WHAT TO DO? REVISIONS!

I’m more than willing to revise my picture book. However…

I’ve now written a half dozen revisions. Some bits of each of them are pretty good, some are not so good, some may be awful, some may be just right. Figuring out how to choose those bits and eliminate the rest has become my dilemma.

This is what I’m going to try. I will put each revision in the same document, but each will have its own color. Then I will cut and paste bits of the different colored versions that are related to one another.

My hope is that when I see the opening page in all the different colors, I can meld the best words and phrases together.

Maybe it will work. May not. If not? Try again!

WHAT IF?

This morning I asked my daughter, “What if I hadn’t said you couldn’t be a nurse when you were ten, because you fainted when having your finger pricked? Would you have become a nurse sooner?”

Her answer, “I don’t know.”

Her question, “What if you hadn’t told me I was adopted all my life, how would I have reacted when I was older and you told me? I might have been angry, but knowing, it was just part of life, I didn’t think about it.”

There have been so many times I could ask myself, “What if…?”

No one can answer the question. To spend time lamenting my choice is to deny my life as it is. My choices have given me life now. The question I need to answer is not what if, but what am I going to do with my life now?

I could mourn all the choices I didn’t make. What would that get me? A sad life.

I can look for opportunities to help someone have a better life, to learn something new, to understand another part of the world I live in, to write stories to share with children and adults.

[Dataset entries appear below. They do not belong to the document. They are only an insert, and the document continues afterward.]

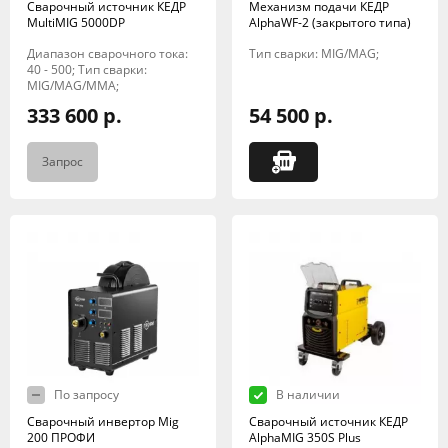
Сварочный источник КЕДР
Механизм подачи КЕДР
MultiMIG 5000DP
AlphaWF-2 (закрытого типа)
Диапазон сварочного тока:
Тип сварки: MIG/MAG;
40 - 500; Тип сварки:
MIG/MAG/MMA;
333 600 р.
54 500 р.
Запрос
По запросу
В наличии
Сварочный инвертор Mig
Сварочный источник КЕДР
200 ПРОФИ
AlphaMIG 350S Plus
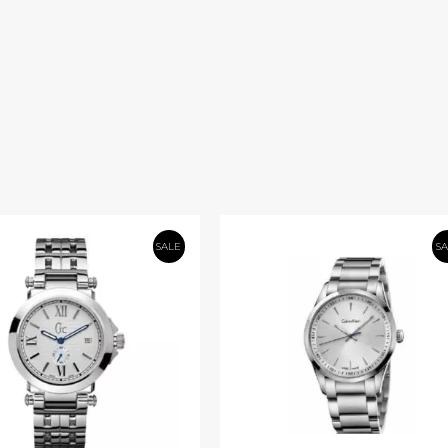
SALE
S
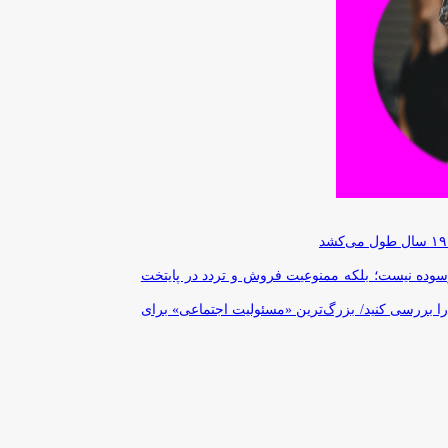
رسوده نیست؛ بلکه ممنوعیت فروش و تردد در پایتخت
را بررسی کنید/ بزرگ‌ترین «مسئولیت اجتماعی» برای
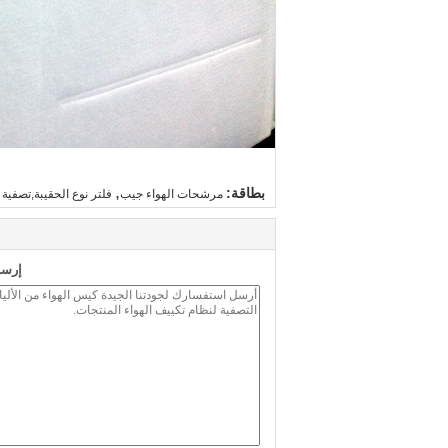
,
بطاقة:
مرشحات الهواء جيب
فلتر نوع الحقيبة,تصفية 
إرسا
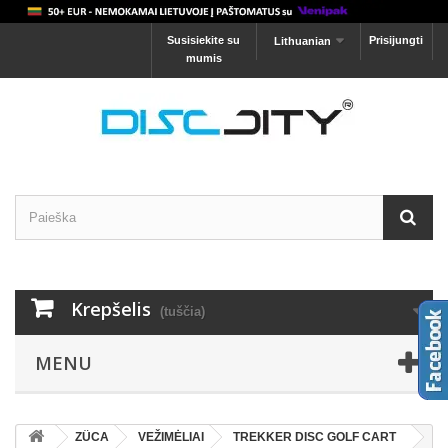
Susisiekite su
Prisijungti
Lithuanian
mumis
Krepšelis
(tuščia)
MENU
ZÜCA
VEŽIMĖLIAI
TREKKER DISC GOLF CART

The world is full of possibilities. I have no time for “what if.” I’m busy with “now.”

TIME TO START AGAIN

It has been quite a long time since I last posted. The main reason is that I am starting a new life as a single. After knowing my man for over 60 years including 58 years of marriage, we said “I love you, good bye”. Not easy, but right. To prolong the goodbye with artificial life on machines would have been cruel and against his will.

I come and go on my own schedule. I am learning to cook for one – not always easy. I always make too much. I don’t have to get up to care for anyone but myself.

Tears fall sometimes, but there are times to laugh and smile with my family and friends, who bolster my spirits, take care of details and put me back together.

I am still an author. So I continue to write and edit and write and edit. Isn’t that what an author does?